*Qué hacer*: Explica, según el texto sobre el wellness travel, por qué muchas personas vuelven de vacaciones más cansadas de lo que se fueron.

*Texto de origen*:
################

La doctora en Psicología y profesora de la Universidad Europea de Andalucía,
Carolina Suárez Llevat, advierte de que «el sistema nervioso no está diseñado para
permanecer en alerta continua sin consecuencias»
«No podemos resolver con un retiro de fin de semana niveles de agotamiento que
muchas veces son estructurales»
El auge del wellness travel refleja un cambio profundo en la manera en la que
entendemos el descanso y el bienestar. Según explica Carolina Suárez Llevat, doctora
en Psicología y responsable del modelo académico del Departamento de Psicología de
la Universidad Europea de Andalucía, con este fenómeno «no hablamos únicamente de
personas que desean ‘desconectar’, sino de individuos que intentan recuperarse de una
sobrecarga emocional y cognitiva sostenida en el tiempo».
Tal y como señala la experta de la Universidad Europea de Andalucía, la evidencia
científica muestra que el estrés crónico y la sobreexposición digital aumentan el riesgo
de fatiga mental. «Probablemente una de las grandes pandemias silenciosas del siglo
XXI sea precisamente haber normalizado niveles de exigencia incompatibles con el
equilibrio psicológico humano», afirma Suárez Llevat. Como consecuencia, muchas
personas «vuelven de vacaciones más cansadas de lo que se fueron porque incluso el
descanso ha terminado reproduciendo la lógica de la productividad: aprovechar cada
minuto, documentarlo todo y mantenerse conectados permanentemente».
Ante esta realidad, los retiros y experiencias de bienestar aparecen como espacios de
recuperación. La diferencia principal frente a unas vacaciones tradicionales «está en la
intención y en el impacto que genera la experiencia», ya que un viaje de este tipo busca
disminuir la hiperestimulación cotidiana e incorporar prácticas respaldadas por
evidencia científica. Desde la psicología, detalla la experta, «no se trata de ‘escapar’ de
la vida, sino de volver a ella con más claridad, regulación y salud psicológica».

################

*Material mostrado*:
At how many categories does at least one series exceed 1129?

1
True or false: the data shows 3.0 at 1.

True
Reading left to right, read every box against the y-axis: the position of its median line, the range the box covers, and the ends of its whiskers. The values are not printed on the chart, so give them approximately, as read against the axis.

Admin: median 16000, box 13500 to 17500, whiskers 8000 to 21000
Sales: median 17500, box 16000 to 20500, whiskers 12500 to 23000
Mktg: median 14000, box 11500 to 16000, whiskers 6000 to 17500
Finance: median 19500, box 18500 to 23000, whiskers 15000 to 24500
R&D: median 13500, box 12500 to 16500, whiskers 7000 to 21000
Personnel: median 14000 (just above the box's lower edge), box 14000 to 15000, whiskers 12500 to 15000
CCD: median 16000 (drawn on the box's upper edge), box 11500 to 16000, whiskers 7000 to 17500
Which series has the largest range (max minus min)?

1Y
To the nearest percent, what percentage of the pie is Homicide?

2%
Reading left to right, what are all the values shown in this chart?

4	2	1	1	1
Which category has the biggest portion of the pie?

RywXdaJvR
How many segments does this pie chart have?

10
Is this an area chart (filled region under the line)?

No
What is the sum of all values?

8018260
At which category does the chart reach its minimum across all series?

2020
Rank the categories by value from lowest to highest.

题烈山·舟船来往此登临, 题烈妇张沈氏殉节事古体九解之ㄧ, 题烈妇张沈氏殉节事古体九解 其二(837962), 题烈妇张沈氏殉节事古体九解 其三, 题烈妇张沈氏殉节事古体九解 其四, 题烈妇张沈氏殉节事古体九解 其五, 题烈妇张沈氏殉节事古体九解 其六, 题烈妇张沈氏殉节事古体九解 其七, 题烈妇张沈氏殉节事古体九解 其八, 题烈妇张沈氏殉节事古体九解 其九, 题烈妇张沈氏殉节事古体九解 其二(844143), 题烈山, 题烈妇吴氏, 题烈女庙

################

*Resultado obtenido*: Porque incluso el descanso ha terminado reproduciendo la lógica de la productividad: aprovechar cada minuto, documentarlo todo y mantenerse conectados permanentemente.